> [What to work on]:
The lines to return are those below that contain the word "notepad".

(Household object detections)
━━━━━━━━━━━━━━━━

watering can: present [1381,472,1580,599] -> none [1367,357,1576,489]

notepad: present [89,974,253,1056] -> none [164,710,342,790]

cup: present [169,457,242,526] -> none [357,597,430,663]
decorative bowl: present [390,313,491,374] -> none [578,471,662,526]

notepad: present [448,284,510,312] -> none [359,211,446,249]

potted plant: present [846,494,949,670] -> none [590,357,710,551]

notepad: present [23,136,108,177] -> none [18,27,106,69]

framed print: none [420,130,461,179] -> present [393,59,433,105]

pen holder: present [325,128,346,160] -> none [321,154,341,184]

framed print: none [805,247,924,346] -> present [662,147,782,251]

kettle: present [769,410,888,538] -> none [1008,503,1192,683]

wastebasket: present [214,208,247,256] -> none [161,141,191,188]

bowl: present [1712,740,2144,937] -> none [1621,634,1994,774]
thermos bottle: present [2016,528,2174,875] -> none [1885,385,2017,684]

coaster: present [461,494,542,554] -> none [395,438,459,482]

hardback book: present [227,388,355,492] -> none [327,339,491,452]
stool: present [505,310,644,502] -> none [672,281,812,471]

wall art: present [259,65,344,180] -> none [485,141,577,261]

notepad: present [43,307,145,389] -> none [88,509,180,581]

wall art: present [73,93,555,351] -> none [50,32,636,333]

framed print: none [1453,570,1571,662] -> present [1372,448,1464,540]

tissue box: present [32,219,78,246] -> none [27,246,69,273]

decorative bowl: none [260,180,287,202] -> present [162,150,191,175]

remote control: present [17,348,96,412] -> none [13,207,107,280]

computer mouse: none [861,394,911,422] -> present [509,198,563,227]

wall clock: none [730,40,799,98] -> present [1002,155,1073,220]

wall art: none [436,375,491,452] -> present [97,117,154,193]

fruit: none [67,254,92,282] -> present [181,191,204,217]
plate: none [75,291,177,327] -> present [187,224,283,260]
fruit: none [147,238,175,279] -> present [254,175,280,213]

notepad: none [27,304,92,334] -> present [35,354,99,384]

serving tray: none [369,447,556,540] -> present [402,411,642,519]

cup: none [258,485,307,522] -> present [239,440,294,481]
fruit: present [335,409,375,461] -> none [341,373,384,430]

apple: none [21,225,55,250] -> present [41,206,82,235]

━━━━━━━━━━━━━━━━

> [Answer]:
notepad: present [89,974,253,1056] -> none [164,710,342,790]
notepad: present [448,284,510,312] -> none [359,211,446,249]
notepad: present [23,136,108,177] -> none [18,27,106,69]
notepad: present [43,307,145,389] -> none [88,509,180,581]
notepad: none [27,304,92,334] -> present [35,354,99,384]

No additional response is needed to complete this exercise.